IPL, or Intense Pulsed Light, is a broad, noncoherent wavelength also known as phototherapy that can be utilized to treat hyperpigmentation or brown spots, undesired hair, large pores, oily skin, and fine wrinkles. Dr. Park offers a Lumenis IPL, one of the standards of IPL. The downtime is essentially zero.
Nd:YAG is a coherent laser light of 1064 nm wavelength that targets melanin and ablates the dermis and epidermis. It can be used to tighten skin, can remove unwanted hair, and can be used to treat angiomas and spider veins.
Erbium:YAG is a coherent laser light of 2940 nm wavelength that targets water and ablates the epidermis. Its depth of penetration is similar to a superficial peel, but does also target and ablate collagen (3030 nm) augmenting its rejuvenation. The results are less extreme than CO2 resurfacing but the recovery and discomfort are also significantly less.
CO2 laser is a coherent laser light of 10,400 nm wavelength that targets water and ablates the skin deeper with sequential passes. This laser has tremendous ability to resurface the skin with dramatic improvement in skin texture, elasticity, and even appearance. Thus improving the glow of skin and removing wrinkles. The intensity or strength can be adjusted for each treatment and patient and can also be fractionated.

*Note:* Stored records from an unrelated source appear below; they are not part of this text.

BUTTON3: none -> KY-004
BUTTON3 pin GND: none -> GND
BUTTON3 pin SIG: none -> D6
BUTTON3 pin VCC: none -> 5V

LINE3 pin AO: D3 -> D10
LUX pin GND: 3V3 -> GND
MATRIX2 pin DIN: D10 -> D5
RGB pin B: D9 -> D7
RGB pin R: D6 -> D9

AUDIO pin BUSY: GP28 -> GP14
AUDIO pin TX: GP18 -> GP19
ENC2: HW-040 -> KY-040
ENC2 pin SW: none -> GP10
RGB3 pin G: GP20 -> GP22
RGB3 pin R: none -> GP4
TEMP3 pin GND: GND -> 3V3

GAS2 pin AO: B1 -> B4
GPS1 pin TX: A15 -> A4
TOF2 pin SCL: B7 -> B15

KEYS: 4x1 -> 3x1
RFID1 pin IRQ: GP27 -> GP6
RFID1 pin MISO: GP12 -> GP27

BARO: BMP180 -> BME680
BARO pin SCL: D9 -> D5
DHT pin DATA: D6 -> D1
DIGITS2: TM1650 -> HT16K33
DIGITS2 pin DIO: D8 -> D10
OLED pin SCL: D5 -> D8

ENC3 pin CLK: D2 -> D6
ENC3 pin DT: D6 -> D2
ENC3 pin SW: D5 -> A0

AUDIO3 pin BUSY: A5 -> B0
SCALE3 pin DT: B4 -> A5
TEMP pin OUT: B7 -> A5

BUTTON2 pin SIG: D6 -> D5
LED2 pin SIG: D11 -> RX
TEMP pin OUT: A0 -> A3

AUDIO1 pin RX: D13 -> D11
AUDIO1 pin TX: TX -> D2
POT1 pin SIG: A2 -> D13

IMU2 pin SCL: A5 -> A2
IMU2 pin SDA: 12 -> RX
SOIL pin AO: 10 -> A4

Fractionated lasers divide the standard laser signal into microbeams of light, leaving intervening skin without treatment. This less traumatic technique minimizes procedural pain, down time, and redness. However, the overall benefit is less and multiple treatments are required to eventually treat all areas of the skin, typically 3 laser treatments at monthly intervals. Fractionated lasers include Erbium and CO2. Erbium lasers, ie Fraxel, have been shown to be of limited effect. Drs. Park, Rebowe, and Massinople are happy to provide the optimal combination of an adjustable CO2 laser that is fractionated, giving him the ability to adjust treatment to the desired level and achieve superior results through the depth of CO2 while limiting the recovery period. Our aestheticians are also able to fractionate Erbium resurfacing.